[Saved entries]
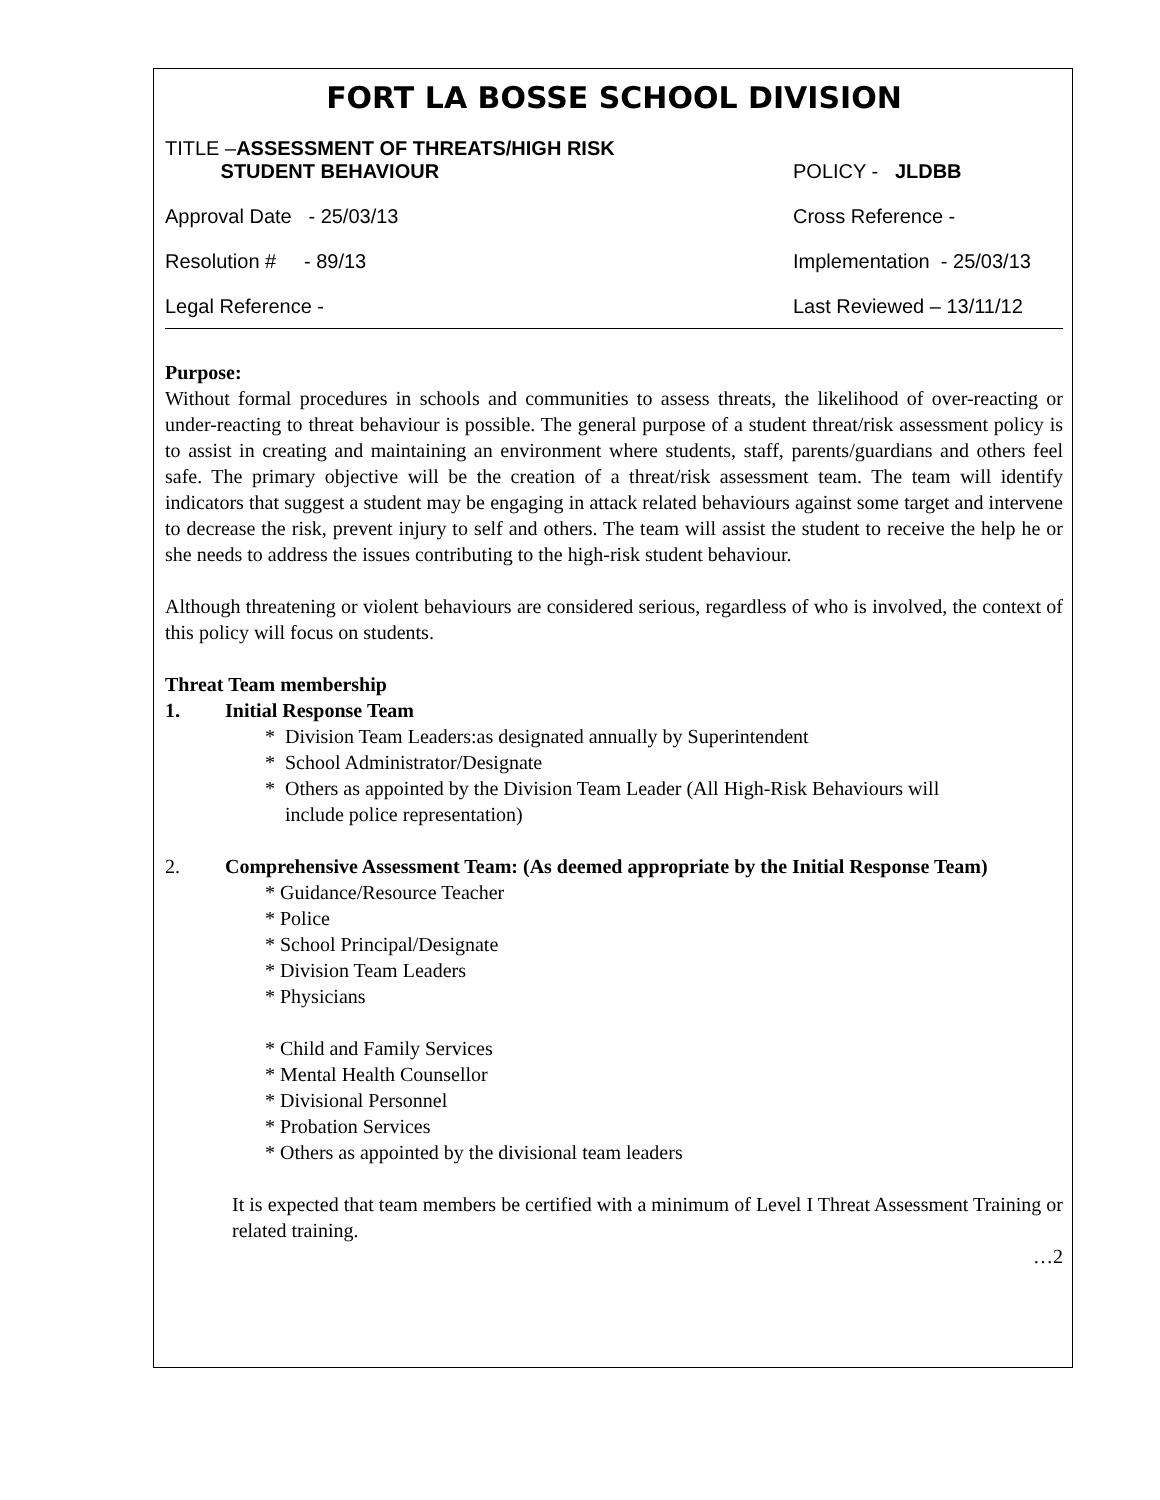FORT LA BOSSE SCHOOL DIVISION
TITLE –ASSESSMENT OF THREATS/HIGH RISK
STUDENT BEHAVIOUR
POLICY - JLDBB
Approval Date - 25/03/13 Cross Reference -
Resolution # - 89/13 Implementation - 25/03/13
Legal Reference - Last Reviewed – 13/11/12
Purpose:
Without formal procedures in schools and communities to assess threats, the likelihood of over-reacting or under-reacting to threat behaviour is possible. The general purpose of a student threat/risk assessment policy is to assist in creating and maintaining an environment where students, staff, parents/guardians and others feel safe. The primary objective will be the creation of a threat/risk assessment team. The team will identify indicators that suggest a student may be engaging in attack related behaviours against some target and intervene to decrease the risk, prevent injury to self and others. The team will assist the student to receive the help he or she needs to address the issues contributing to the high-risk student behaviour.
Although threatening or violent behaviours are considered serious, regardless of who is involved, the context of this policy will focus on students.
Threat Team membership
1. Initial Response Team
* Division Team Leaders:as designated annually by Superintendent
* School Administrator/Designate
* Others as appointed by the Division Team Leader (All High-Risk Behaviours will
include police representation)
2. Comprehensive Assessment Team: (As deemed appropriate by the Initial Response Team)
* Guidance/Resource Teacher
* Police
* School Principal/Designate
* Division Team Leaders
* Physicians
* Child and Family Services
* Mental Health Counsellor
* Divisional Personnel
* Probation Services
* Others as appointed by the divisional team leaders
It is expected that team members be certified with a minimum of Level I Threat Assessment Training or related training.
…2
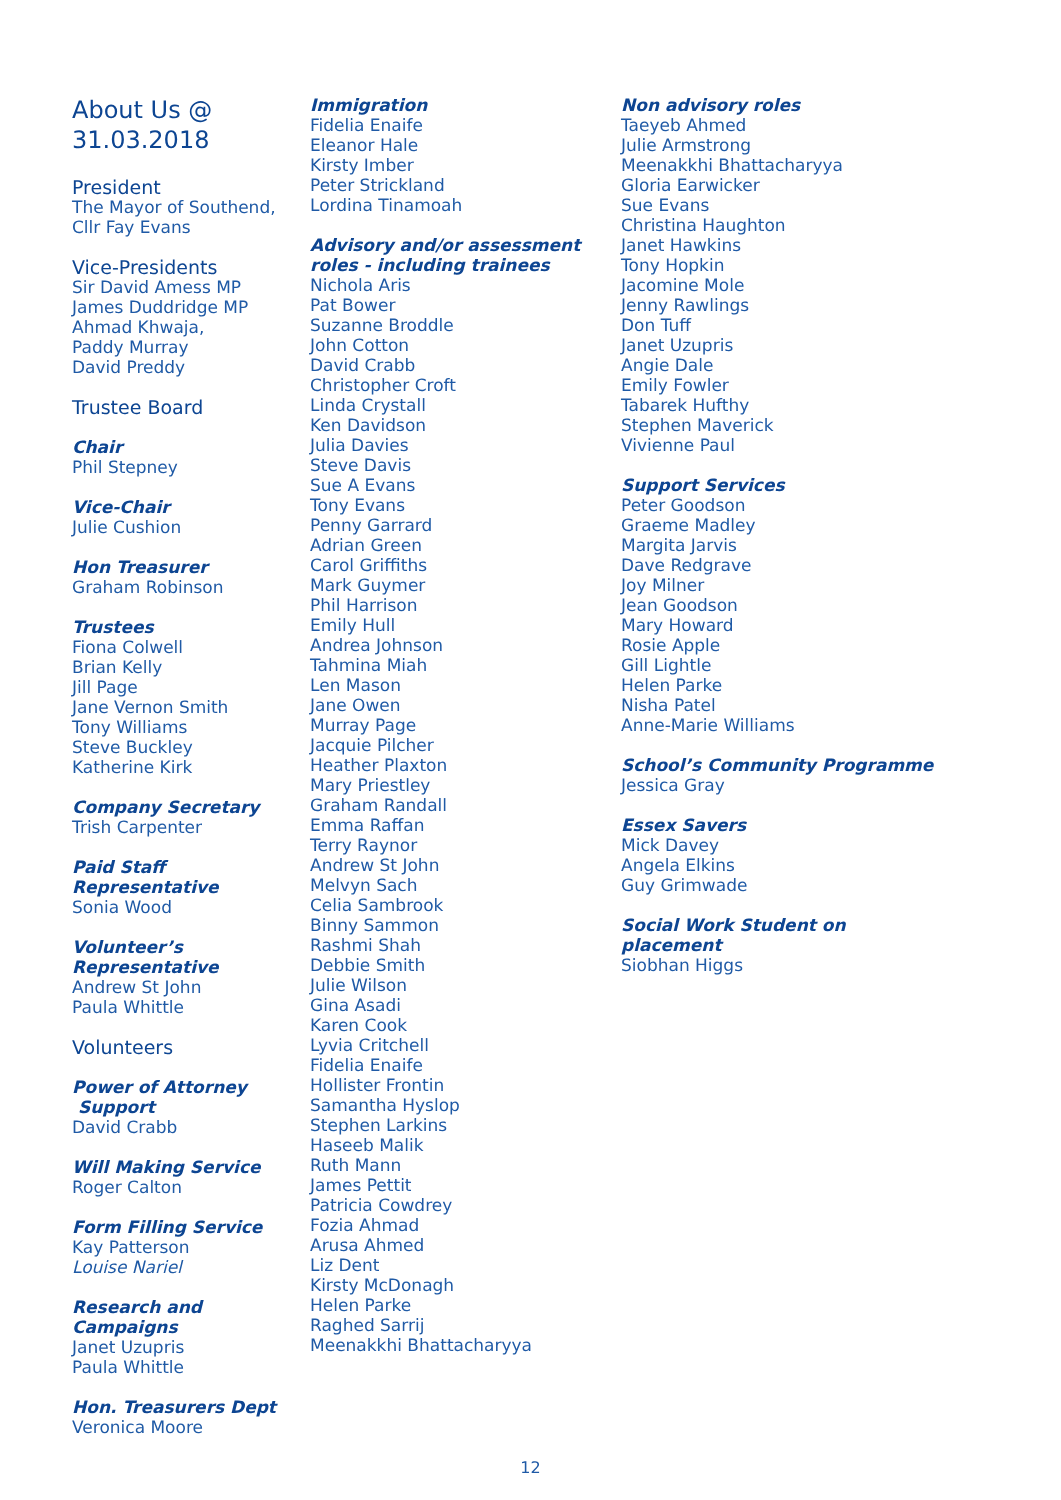About Us @ 31.03.2018
President
The Mayor of Southend,
Cllr Fay Evans
Vice-Presidents
Sir David Amess MP
James Duddridge MP
Ahmad Khwaja,
Paddy Murray
David Preddy
Trustee Board
Chair
Phil Stepney
Vice-Chair
Julie Cushion
Hon Treasurer
Graham Robinson
Trustees
Fiona Colwell
Brian Kelly
Jill Page
Jane Vernon Smith
Tony Williams
Steve Buckley
Katherine Kirk
Company Secretary
Trish Carpenter
Paid Staff Representative
Sonia Wood
Volunteer’s Representative
Andrew St John
Paula Whittle
Volunteers
Power of Attorney Support
David Crabb
Will Making Service
Roger Calton
Form Filling Service
Kay Patterson
Louise Nariel
Research and Campaigns
Janet Uzupris
Paula Whittle
Hon. Treasurers Dept
Veronica Moore
Immigration
Fidelia Enaife
Eleanor Hale
Kirsty Imber
Peter Strickland
Lordina Tinamoah
Advisory and/or assessment
roles - including trainees
Nichola Aris
Pat Bower
Suzanne Broddle
John Cotton
David Crabb
Christopher Croft
Linda Crystall
Ken Davidson
Julia Davies
Steve Davis
Sue A Evans
Tony Evans
Penny Garrard
Adrian Green
Carol Griffiths
Mark Guymer
Phil Harrison
Emily Hull
Andrea Johnson
Tahmina Miah
Len Mason
Jane Owen
Murray Page
Jacquie Pilcher
Heather Plaxton
Mary Priestley
Graham Randall
Emma Raffan
Terry Raynor
Andrew St John
Melvyn Sach
Celia Sambrook
Binny Sammon
Rashmi Shah
Debbie Smith
Julie Wilson
Gina Asadi
Karen Cook
Lyvia Critchell
Fidelia Enaife
Hollister Frontin
Samantha Hyslop
Stephen Larkins
Haseeb Malik
Ruth Mann
James Pettit
Patricia Cowdrey
Fozia Ahmad
Arusa Ahmed
Liz Dent
Kirsty McDonagh
Helen Parke
Raghed Sarrij
Meenakkhi Bhattacharyya
Non advisory roles
Taeyeb Ahmed
Julie Armstrong
Meenakkhi Bhattacharyya
Gloria Earwicker
Sue Evans
Christina Haughton
Janet Hawkins
Tony Hopkin
Jacomine Mole
Jenny Rawlings
Don Tuff
Janet Uzupris
Angie Dale
Emily Fowler
Tabarek Hufthy
Stephen Maverick
Vivienne Paul
Support Services
Peter Goodson
Graeme Madley
Margita Jarvis
Dave Redgrave
Joy Milner
Jean Goodson
Mary Howard
Rosie Apple
Gill Lightle
Helen Parke
Nisha Patel
Anne-Marie Williams
School’s Community Programme
Jessica Gray
Essex Savers
Mick Davey
Angela Elkins
Guy Grimwade
Social Work Student on
placement
Siobhan Higgs
12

ASSIGNMENT ->
Lines that contain "Initial" are to be copied from the records above.

RESULT OF THE TASK ->
1. Initial Response Team
2. Comprehensive Assessment Team: (As deemed appropriate by the Initial Response Team)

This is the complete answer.